Pour Aymeric Thillaye du Boullay, juriste à BLOOM Association : “La banalisation de ces interpellations préventives et collectives, pourtant illégales, doit susciter la plus vive réaction pour garantir la sauvegarde des libertés d’expression et de manifestation, et plus globalement de l’État de droit. Les évènements du 24 mai dernier ont été une nouvelle illustration tant des attaques répétées contre ces principes fondamentaux que de la criminalisation croissante des défenseurs de l’environnement, largement constatée sous la présidence d’Emmanuel Macron. Dans le contexte actuel si préoccupant de renforcement de l’extrême droite, ces dérives pernicieuses doivent impérativement être condamnées et stoppées.

Pour Youlie Yamamoto, porte-parole d’Attac France :
C’est une répression brutale, disproportionnée et indiscriminée que le pouvoir a déployée au service d’une multinationale responsable de ravages sociaux et écologiques. La criminalisation des militant·es écologistes s’inscrit dans un processus d’aggravation des atteintes aux libertés publiques. C’est l’État de droit qui est remis en cause, au moment même où le chef de l’État offre à l’extrême droite une opportunité unique de prendre le pouvoir. Il faut faire front contre cette dérive autoritaire du gouvernement qui vise à empêcher de revendiquer le droit de tou·tes à mener une vie digne sur une planète habitable”.

Pour Zoé, d’Extinction Rebellion France :
Nos libertés fondamentales s’effritent, en témoigne la répression brutale et croissante contre nos luttes écologistes, héritage de longues années d’impunités policières dont d’autres, camarades des syndicats, des quartiers, trans, racisé·es, gilets jaunes, ont fait les frais.
Contre ces attaques, notre meilleure défense reste notre union – nous continuerons donc le travail de convergence.
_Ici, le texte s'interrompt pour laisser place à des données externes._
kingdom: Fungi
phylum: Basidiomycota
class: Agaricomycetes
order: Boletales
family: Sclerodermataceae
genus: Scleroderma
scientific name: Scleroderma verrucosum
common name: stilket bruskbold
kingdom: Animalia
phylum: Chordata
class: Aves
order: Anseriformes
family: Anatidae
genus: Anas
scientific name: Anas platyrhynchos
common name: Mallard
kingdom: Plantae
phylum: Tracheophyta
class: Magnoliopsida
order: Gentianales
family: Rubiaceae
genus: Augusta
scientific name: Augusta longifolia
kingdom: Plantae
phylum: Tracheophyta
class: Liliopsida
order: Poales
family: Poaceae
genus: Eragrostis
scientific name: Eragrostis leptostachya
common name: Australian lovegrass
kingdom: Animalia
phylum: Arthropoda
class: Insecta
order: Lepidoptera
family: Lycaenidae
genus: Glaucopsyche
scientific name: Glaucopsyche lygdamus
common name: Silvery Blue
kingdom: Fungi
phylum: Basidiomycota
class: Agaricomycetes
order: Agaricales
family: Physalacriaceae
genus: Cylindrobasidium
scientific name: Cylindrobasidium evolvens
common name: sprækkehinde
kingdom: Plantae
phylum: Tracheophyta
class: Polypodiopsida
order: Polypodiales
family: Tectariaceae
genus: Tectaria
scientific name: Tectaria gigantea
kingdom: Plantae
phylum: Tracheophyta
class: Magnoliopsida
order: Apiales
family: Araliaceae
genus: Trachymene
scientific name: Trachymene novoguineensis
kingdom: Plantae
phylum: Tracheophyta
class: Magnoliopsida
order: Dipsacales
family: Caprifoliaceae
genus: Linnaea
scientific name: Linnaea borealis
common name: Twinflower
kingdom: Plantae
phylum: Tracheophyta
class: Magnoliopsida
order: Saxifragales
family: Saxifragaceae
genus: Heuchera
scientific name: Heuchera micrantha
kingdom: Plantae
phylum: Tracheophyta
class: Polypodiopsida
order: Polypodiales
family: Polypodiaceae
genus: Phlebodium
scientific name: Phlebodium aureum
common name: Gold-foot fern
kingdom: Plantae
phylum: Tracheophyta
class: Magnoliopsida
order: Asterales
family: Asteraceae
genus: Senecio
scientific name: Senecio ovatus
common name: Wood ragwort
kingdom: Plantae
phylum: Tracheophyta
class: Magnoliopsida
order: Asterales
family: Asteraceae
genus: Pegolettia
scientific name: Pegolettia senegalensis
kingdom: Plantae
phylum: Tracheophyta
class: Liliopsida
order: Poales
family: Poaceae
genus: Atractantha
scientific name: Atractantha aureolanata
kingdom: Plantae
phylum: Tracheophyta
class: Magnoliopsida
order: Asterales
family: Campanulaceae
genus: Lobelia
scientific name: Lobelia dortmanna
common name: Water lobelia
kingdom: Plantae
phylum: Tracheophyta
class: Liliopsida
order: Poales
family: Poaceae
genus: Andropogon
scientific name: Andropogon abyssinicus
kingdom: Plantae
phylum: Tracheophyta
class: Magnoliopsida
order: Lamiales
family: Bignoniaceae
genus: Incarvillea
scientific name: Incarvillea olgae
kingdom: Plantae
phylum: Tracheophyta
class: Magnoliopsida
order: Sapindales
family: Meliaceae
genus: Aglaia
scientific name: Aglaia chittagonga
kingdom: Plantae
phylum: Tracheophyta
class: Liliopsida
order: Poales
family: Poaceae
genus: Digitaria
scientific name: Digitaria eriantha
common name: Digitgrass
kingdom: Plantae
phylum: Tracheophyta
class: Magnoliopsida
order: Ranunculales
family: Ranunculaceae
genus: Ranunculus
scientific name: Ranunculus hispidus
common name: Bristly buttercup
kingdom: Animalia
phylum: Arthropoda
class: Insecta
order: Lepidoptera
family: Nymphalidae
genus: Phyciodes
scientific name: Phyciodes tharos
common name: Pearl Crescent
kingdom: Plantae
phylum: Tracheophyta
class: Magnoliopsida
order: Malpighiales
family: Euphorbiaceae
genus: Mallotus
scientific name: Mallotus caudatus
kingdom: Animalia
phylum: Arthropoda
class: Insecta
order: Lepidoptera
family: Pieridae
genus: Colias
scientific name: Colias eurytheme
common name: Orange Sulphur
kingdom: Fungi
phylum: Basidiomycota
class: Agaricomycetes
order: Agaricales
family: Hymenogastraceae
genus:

À la répression des intérêts complices du capital et du gouvernement, nous opposerons un front de luttes solidaires, pour un avenir et une société viables et désirables”.

Pour Olivier Aumont, de Scientifiques en Rébellion :
Nous dénonçons vivement la répression brutale et aveugle ainsi que la criminalisation croissante des luttes écologiques qui n’ont pourtant pour seuls buts que la défense de l’intérêt commun, la préservation d’une planète vivable pour l’ensemble de l’humanité et du vivant, l’assurance d’un avenir juste et heureux et l’expression de la connaissance scientifique telle que la communauté scientifique académique, à laquelle nous appartenons, la produit. Devant ces attaques croissantes contre les luttes écologiques et sociales légitimes, il est de notre devoir de les condamner vivement, de tout faire pour qu’elles soient stoppées et de préserver à tout prix la liberté d’expression et de manifestation garantie dans tout Etat de droit.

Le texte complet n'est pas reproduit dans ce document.